Она представила – Адо стоит у окна, прямой, зато без своей дурацкой мантии, в которую кутается, как в ещё одну кожу, и смотрит вверх куда-то, как он всегда делает. Взгляд у него цепкий, пробирающий, как будто и у неба сейчас спросит за его грехи, и у луны, и звёздам достанется. Обычно Радка приходит – и он ещё минуту и на неё так глядит, пока не вспомнит, что к чему.
Она же всегда приходит, каждый вечер.
– Магда, – прошептала Радка, не в силах выдавить ничего другого.
Чужая ладонь коснулась щеки, вытерла слезы.
– Иди, дурешка.
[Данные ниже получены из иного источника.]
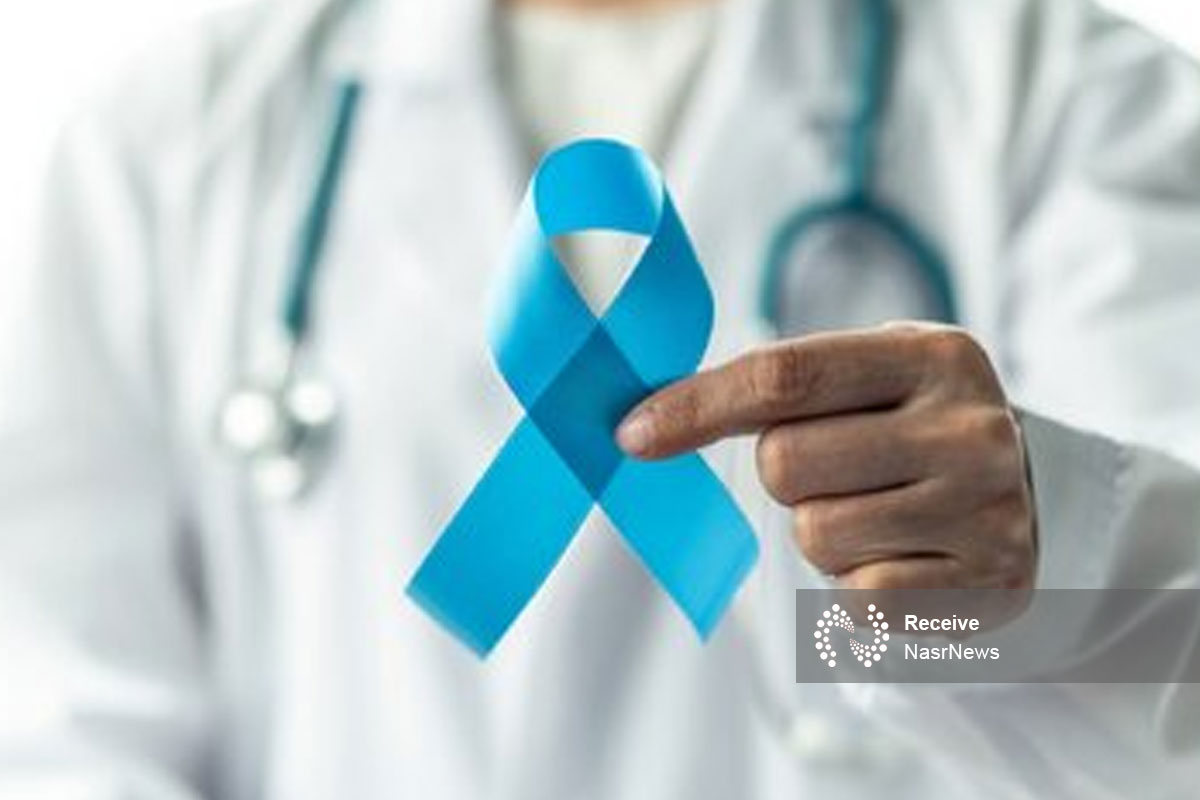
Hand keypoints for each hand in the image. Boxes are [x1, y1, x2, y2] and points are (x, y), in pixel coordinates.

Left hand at [617, 324, 1035, 594]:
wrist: (1030, 498)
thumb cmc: (913, 430)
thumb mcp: (873, 377)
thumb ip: (781, 383)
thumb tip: (646, 417)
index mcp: (935, 354)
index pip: (785, 376)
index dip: (697, 406)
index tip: (633, 432)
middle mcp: (970, 427)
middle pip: (786, 463)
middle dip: (784, 475)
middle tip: (837, 470)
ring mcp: (986, 509)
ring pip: (814, 535)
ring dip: (821, 533)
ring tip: (877, 514)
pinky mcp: (989, 584)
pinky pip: (855, 597)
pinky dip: (853, 585)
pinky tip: (900, 557)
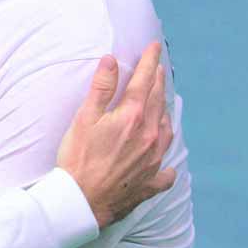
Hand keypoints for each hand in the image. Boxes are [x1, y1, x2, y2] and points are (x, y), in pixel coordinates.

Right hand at [56, 42, 176, 228]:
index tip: (154, 46)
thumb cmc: (78, 159)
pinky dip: (168, 165)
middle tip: (159, 68)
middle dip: (158, 81)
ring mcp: (153, 160)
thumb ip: (101, 88)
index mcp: (132, 117)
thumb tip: (111, 60)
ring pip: (166, 130)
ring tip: (163, 105)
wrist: (82, 201)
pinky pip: (166, 172)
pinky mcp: (150, 182)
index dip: (149, 61)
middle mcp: (149, 136)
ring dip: (164, 113)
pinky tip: (168, 166)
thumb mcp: (84, 118)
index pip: (144, 81)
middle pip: (157, 101)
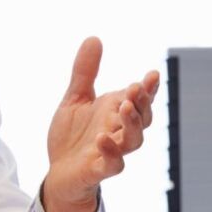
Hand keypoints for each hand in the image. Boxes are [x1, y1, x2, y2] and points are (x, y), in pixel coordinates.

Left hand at [43, 37, 158, 211]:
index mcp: (116, 112)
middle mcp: (119, 131)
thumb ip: (85, 72)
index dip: (149, 88)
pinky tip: (101, 138)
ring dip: (132, 124)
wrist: (58, 173)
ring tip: (124, 107)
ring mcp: (112, 152)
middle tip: (136, 88)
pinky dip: (110, 151)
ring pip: (134, 141)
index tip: (153, 74)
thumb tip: (95, 38)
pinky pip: (113, 164)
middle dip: (143, 102)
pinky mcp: (99, 170)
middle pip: (142, 118)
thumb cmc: (72, 137)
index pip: (140, 99)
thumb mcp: (75, 98)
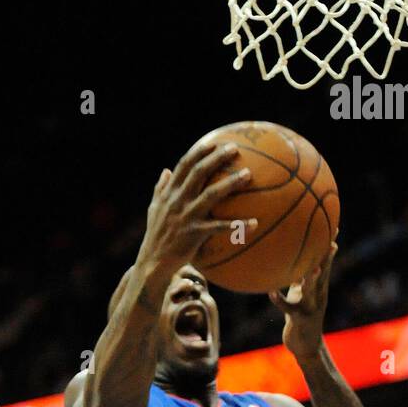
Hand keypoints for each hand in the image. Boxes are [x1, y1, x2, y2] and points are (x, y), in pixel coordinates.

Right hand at [138, 132, 257, 277]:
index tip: (214, 143)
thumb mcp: (153, 210)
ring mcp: (186, 217)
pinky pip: (219, 227)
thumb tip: (165, 170)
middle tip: (235, 149)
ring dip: (230, 183)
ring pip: (211, 194)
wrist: (152, 263)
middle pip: (198, 172)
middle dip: (217, 158)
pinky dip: (237, 225)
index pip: (184, 165)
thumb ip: (160, 189)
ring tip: (248, 175)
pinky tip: (254, 223)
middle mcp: (177, 201)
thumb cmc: (155, 237)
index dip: (199, 152)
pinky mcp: (194, 234)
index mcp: (169, 194)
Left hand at [269, 243, 337, 362]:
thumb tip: (295, 259)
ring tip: (314, 268)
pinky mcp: (298, 319)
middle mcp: (318, 295)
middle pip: (324, 273)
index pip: (326, 262)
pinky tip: (271, 293)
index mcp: (320, 287)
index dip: (329, 246)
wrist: (306, 346)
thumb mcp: (302, 294)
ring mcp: (310, 307)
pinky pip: (288, 308)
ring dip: (312, 280)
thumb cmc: (302, 316)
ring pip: (311, 291)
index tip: (336, 227)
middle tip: (333, 241)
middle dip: (327, 257)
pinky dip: (279, 300)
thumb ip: (300, 277)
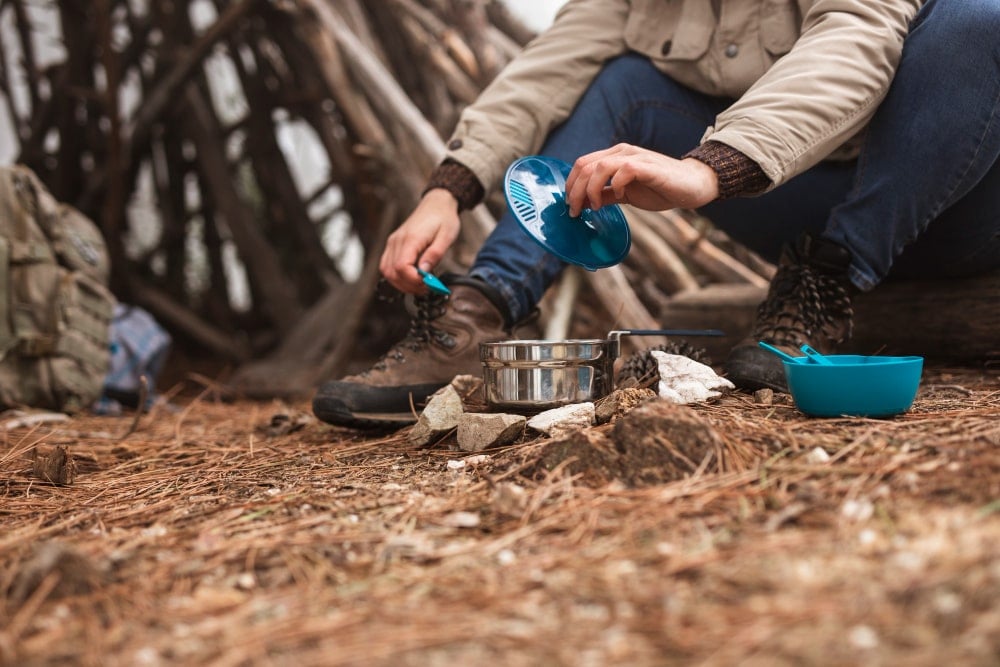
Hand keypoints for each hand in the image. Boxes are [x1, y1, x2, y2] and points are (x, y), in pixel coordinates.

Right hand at [379, 189, 461, 292]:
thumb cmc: (444, 219)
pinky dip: (396, 276)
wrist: (436, 204)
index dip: (413, 280)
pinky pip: (386, 265)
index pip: (402, 267)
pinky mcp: (393, 244)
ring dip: (401, 283)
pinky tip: (411, 278)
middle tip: (426, 288)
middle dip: (409, 285)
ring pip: (386, 271)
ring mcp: (393, 242)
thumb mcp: (447, 237)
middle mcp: (397, 240)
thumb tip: (424, 272)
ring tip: (419, 285)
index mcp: (411, 238)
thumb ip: (435, 254)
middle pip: (392, 272)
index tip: (428, 284)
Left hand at [564, 144, 719, 216]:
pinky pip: (623, 170)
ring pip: (600, 166)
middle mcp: (622, 152)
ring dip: (591, 189)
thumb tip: (582, 203)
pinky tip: (619, 196)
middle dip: (575, 191)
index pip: (582, 164)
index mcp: (614, 157)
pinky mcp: (648, 166)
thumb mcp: (625, 194)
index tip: (571, 205)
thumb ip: (604, 195)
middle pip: (585, 166)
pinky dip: (615, 185)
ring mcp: (635, 157)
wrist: (691, 186)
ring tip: (594, 206)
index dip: (571, 184)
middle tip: (575, 211)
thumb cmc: (660, 189)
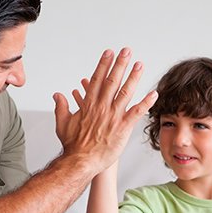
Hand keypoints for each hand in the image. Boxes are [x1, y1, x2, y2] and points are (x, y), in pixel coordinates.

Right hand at [53, 48, 157, 173]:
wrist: (80, 161)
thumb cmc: (73, 145)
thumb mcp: (62, 123)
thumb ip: (61, 107)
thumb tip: (57, 95)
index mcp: (89, 104)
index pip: (97, 79)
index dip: (104, 64)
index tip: (109, 53)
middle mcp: (102, 107)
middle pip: (112, 81)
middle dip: (120, 64)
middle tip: (127, 51)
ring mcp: (113, 117)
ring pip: (125, 93)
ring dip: (134, 77)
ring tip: (140, 64)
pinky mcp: (123, 128)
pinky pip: (136, 113)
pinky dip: (146, 103)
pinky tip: (154, 94)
Спросит – отвечу. Выдумывает тут. Брысь.
– Ну-ка, – сказал Тиль, закидывая ошарашенного мальчишку в своё седло; и надолго повисла тишина.
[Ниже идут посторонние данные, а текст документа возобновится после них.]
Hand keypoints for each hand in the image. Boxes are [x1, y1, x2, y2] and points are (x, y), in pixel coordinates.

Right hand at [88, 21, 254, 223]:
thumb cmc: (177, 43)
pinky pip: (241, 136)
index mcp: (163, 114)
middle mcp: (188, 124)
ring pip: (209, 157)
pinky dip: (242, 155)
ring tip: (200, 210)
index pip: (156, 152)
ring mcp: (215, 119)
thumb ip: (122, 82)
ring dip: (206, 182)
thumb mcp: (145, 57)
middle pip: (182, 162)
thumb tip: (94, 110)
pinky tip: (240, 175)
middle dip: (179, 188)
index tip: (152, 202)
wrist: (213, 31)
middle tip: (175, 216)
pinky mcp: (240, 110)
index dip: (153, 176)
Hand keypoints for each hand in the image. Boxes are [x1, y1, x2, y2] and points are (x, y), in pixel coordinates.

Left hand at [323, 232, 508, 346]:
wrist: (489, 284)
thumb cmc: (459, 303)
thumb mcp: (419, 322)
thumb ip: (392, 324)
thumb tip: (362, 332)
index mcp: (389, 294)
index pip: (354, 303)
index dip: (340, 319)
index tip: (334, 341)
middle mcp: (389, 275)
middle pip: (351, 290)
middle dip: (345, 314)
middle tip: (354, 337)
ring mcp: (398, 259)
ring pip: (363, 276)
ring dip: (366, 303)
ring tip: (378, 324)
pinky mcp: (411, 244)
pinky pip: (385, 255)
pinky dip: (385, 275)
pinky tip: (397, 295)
Осталась позади замершая, будто омертвевшая деревня. Низкие домики из сруба стали мелькать всё реже – и сменились широкой тропой да порослью заиндевевших кустов. Лошади шли лениво и нехотя, то и дело наклоняя головы, чтобы обглодать с голых кустов ледяной воздух и обиженно всхрапнуть. Рассвет занимался вдалеке ещё одним заревом. Ярко-розовый. Будет холодно, значит. Старина Финн говорил: ежели взмахнёт богиня небесная алым, как вишня, ветряным платком, то жди холодов, а взмахнет ржаво-жёлтым, с прожилками синевы – жди тепла. Тиль наклонил голову, чтобы спросить у замершего мальчишки, известна ли ему эта незатейливая премудрость, но уткнулся взглядом в русую макушку – и не стал.
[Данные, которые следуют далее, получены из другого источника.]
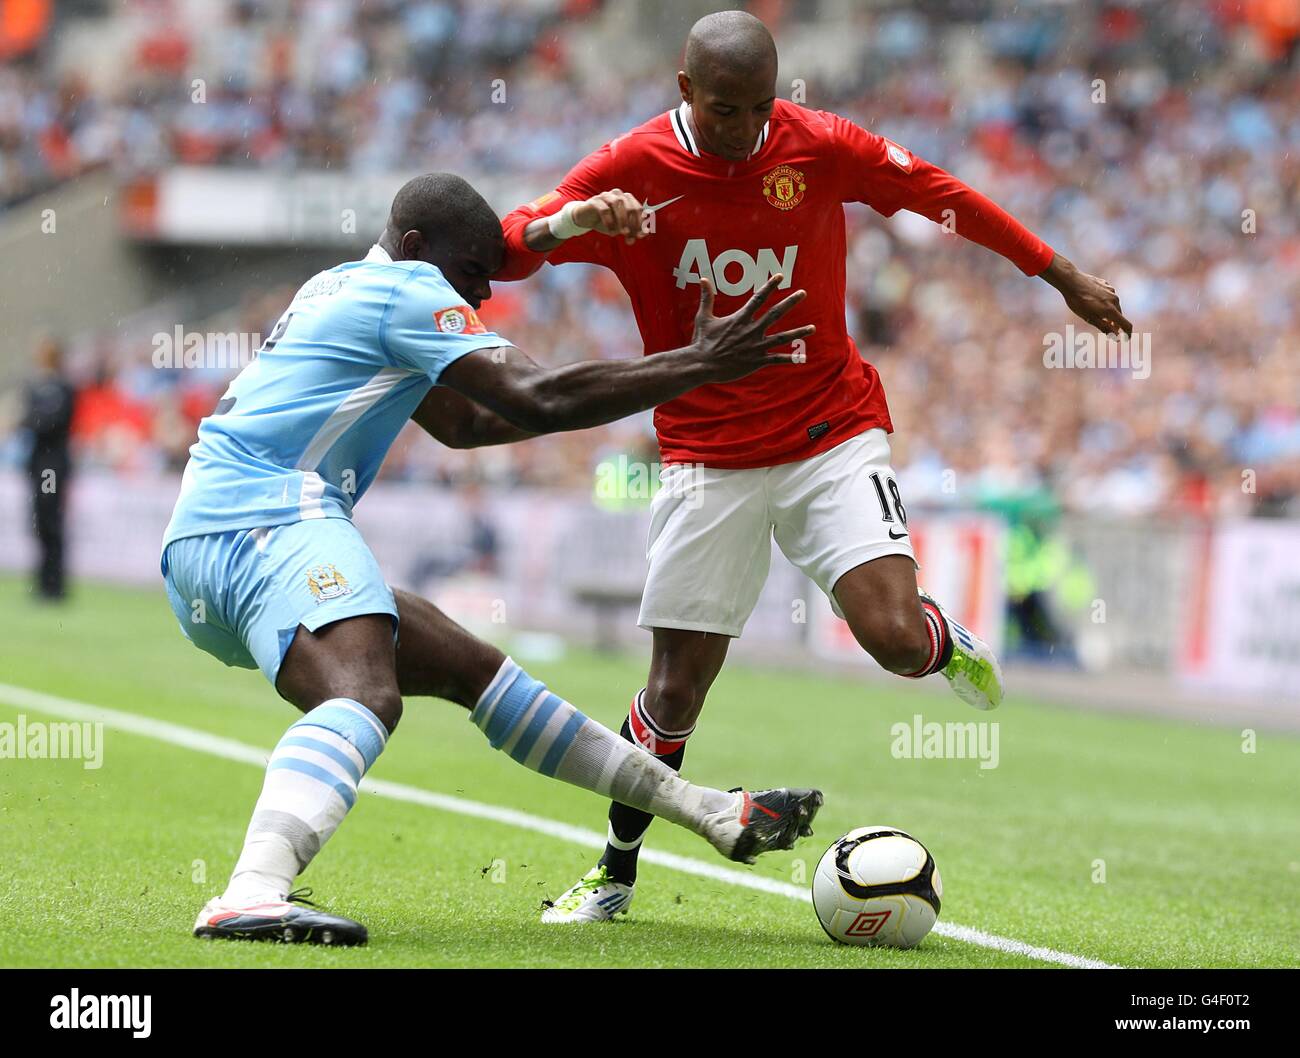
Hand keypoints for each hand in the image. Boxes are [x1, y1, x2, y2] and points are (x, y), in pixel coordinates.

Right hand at [571, 189, 645, 244]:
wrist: (585, 219)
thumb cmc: (605, 222)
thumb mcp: (620, 227)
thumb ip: (632, 229)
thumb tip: (645, 233)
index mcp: (626, 198)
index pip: (638, 208)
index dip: (641, 222)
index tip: (641, 236)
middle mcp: (617, 194)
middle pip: (630, 206)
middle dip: (632, 224)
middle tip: (630, 238)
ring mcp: (605, 196)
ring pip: (618, 204)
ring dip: (622, 220)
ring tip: (623, 234)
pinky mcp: (594, 201)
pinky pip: (604, 209)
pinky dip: (610, 221)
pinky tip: (611, 232)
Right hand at [690, 274, 815, 382]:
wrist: (702, 365)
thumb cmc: (702, 341)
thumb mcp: (703, 317)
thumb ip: (706, 298)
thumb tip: (703, 278)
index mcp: (740, 319)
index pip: (758, 298)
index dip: (770, 286)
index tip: (780, 276)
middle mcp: (751, 331)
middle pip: (775, 313)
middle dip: (790, 302)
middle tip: (803, 293)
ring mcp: (755, 347)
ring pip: (782, 338)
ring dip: (798, 332)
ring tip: (813, 328)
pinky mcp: (756, 361)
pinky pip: (777, 359)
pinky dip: (790, 358)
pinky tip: (803, 358)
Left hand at [1041, 253, 1131, 336]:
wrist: (1071, 281)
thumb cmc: (1078, 302)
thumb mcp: (1089, 318)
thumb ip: (1104, 327)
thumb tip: (1117, 337)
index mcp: (1111, 310)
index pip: (1126, 325)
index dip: (1128, 334)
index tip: (1126, 339)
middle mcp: (1114, 300)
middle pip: (1119, 316)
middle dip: (1115, 323)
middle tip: (1106, 327)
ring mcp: (1111, 291)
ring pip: (1114, 305)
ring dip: (1109, 312)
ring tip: (1096, 313)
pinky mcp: (1107, 285)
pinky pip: (1109, 296)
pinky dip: (1105, 302)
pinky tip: (1094, 301)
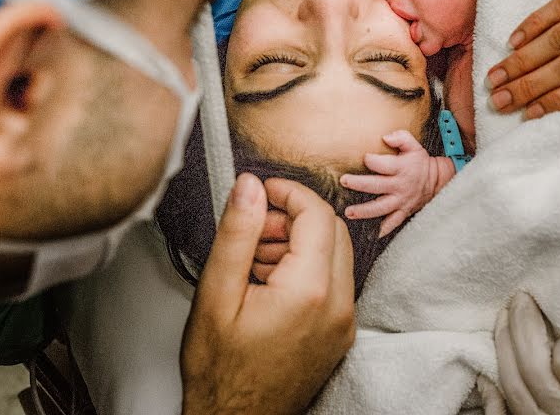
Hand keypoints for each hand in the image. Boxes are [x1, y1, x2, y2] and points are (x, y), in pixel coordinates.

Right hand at [180, 173, 355, 414]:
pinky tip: (269, 281)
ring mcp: (343, 322)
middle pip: (333, 230)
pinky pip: (334, 282)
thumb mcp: (216, 294)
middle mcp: (338, 305)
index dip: (289, 191)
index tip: (262, 190)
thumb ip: (237, 233)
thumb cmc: (220, 371)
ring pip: (335, 254)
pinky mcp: (340, 333)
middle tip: (254, 228)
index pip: (317, 214)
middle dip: (294, 217)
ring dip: (300, 242)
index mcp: (309, 291)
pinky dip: (307, 267)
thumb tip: (250, 186)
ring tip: (254, 259)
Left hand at [340, 130, 454, 237]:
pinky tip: (370, 235)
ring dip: (364, 211)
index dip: (371, 160)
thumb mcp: (414, 145)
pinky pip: (393, 223)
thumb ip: (400, 137)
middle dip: (359, 184)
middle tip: (344, 181)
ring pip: (381, 208)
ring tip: (348, 212)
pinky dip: (383, 230)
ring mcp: (401, 201)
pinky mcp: (403, 211)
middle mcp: (400, 186)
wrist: (437, 181)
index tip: (364, 158)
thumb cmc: (420, 162)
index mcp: (402, 168)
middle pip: (377, 186)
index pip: (382, 164)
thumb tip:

Величество его выходку без внимания оставил. Хочешь, мол, в своём седле необученного мага везти – вези, сам будешь отдуваться, если он что не то выкинет. Детишек потому и забирали в храмы по малолетству, едва только становилось заметно, что поцелованные – как начинали из семечек яблоневых деревца прямо в ладошке выращивать или ещё как чудить. Где семечки, там и домашняя скотина, где скотина – там и люди. Тиль мало смыслил в том, как эта их причуда устроена, но это он перед Величеством выделывался, а так-то дураком не был. Всем известно, что чёрное шмотьё на тех надевают, кто может живое из ладони в ладонь переливать, а не обучишь – расплещет. Они умели что угодно из человека изъять и что угодно вложить – изъять боль и развеять, изъять хворь какую, не от лиха, а просто так наступившую, и похоронить в земле; вложить в неспящего сон, в умирающего – пару вздохов, чтоб успел попрощаться с родными.